去年から仲良くなった雪乃も始めは茶道部とかに入ろうとしていたのだが、良助と美波の話を聞いて興味がわいてしまったらしく、加入。何が気に入ったのかそのまま活動している。
「それじゃあな」
「また明日ね~」
バックを持って玄関へ。六限が終わってからそんなに時間が経ってないのに、すでにリムジンが数台停まっている。

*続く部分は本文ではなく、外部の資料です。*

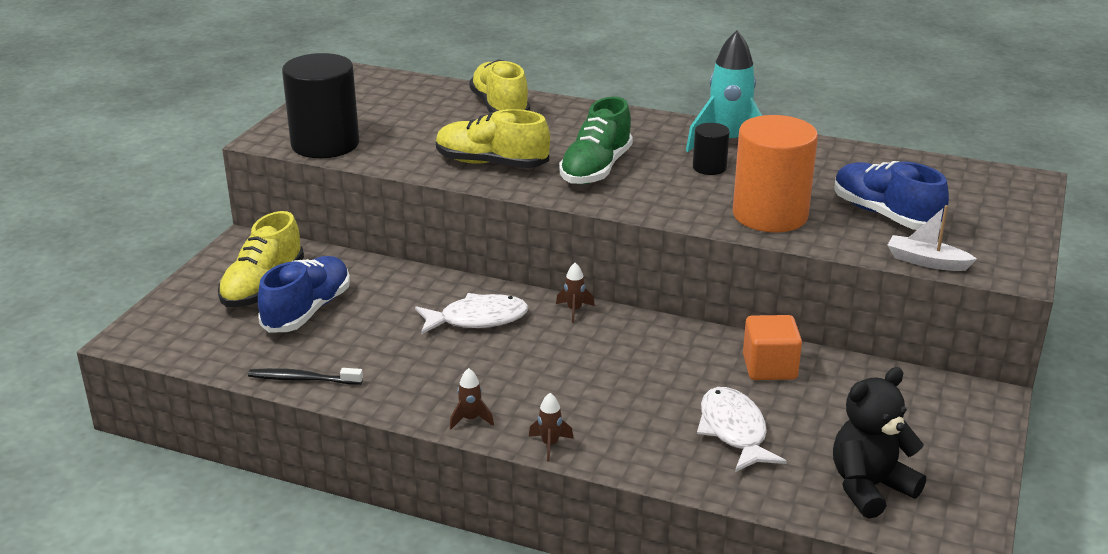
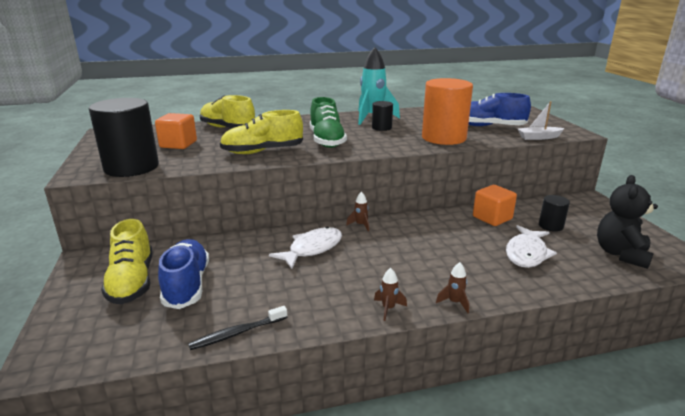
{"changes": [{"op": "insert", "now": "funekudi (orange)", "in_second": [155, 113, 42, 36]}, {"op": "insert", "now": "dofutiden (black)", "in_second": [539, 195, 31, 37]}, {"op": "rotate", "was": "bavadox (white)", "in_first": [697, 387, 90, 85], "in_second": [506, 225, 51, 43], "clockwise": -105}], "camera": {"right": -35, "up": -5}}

金持ち学校、ということもあって、全校生徒の何割かは送迎が来る。うちもそのうちの一つだ。
「永志様、お迎えに上がりました」
「ああ、ありがとう」
うちで雇っている運転手が深々と頭を下げ、ドアを開ける。
一応、一般家庭がどうかっていうのを知っている俺としてはちょっとムズかゆいが、向こうはこれが仕事だからどうこういう必要はないだろう。
車に乗り込み、発進。それから数分後には自宅に着く。
家に着き、自室へ。
「さて、まずは今日の反省からしようか」
「え、遊んでくれるんじゃ……」
「お前そもそもメイドだろ……。自覚あるのか?」
「だって永志さまは私がメイドになるのに反対だったんでしょ? 始めは『永志さま』って呼び方すら認めてくれなかったじゃないですか」
「でもお前がメイドになるって聞かないから俺の方が折れたんじゃん。それ以降はちゃんと職務を全うするように言ってきたはずだが」
「う、そうでした……」
「というわけで、今日の反省」
「はい……」
「暇なのはよーくわかった。だがな、授業の邪魔をするのはどうかと思うんだ」
「ごめんなさい……」
「とりあえず、今週は我慢してくれ。土曜日、学校が終わったら婆さんのところに行くから」
「我慢します……。じゃあ、今は家だし遊ぼ!」
「反省が見られるまで遊ばない」
「ごめんなさい、反省します」
「はぁ。ま、いつまでもこんな事しててもつまらないし、遊ぶか」
真奈の顔が一気に笑顔に。
「……でも、何して遊ぶんだ?」
「あ」
遊ぶと言ったら一番はゲームだが、真奈は触ることが出来ない。
結局、俺がやるのを真奈が観戦するということになった。
やるゲームは大手会社が出した人気3DアクションRPGだ。
「よし! そこ! いけ!」
うん。何となく予想は出来てたけど、うるさい。
まぁでも、学校にいる間はどうしても真奈と会話する時間が減ってしまうからここは我慢しよう。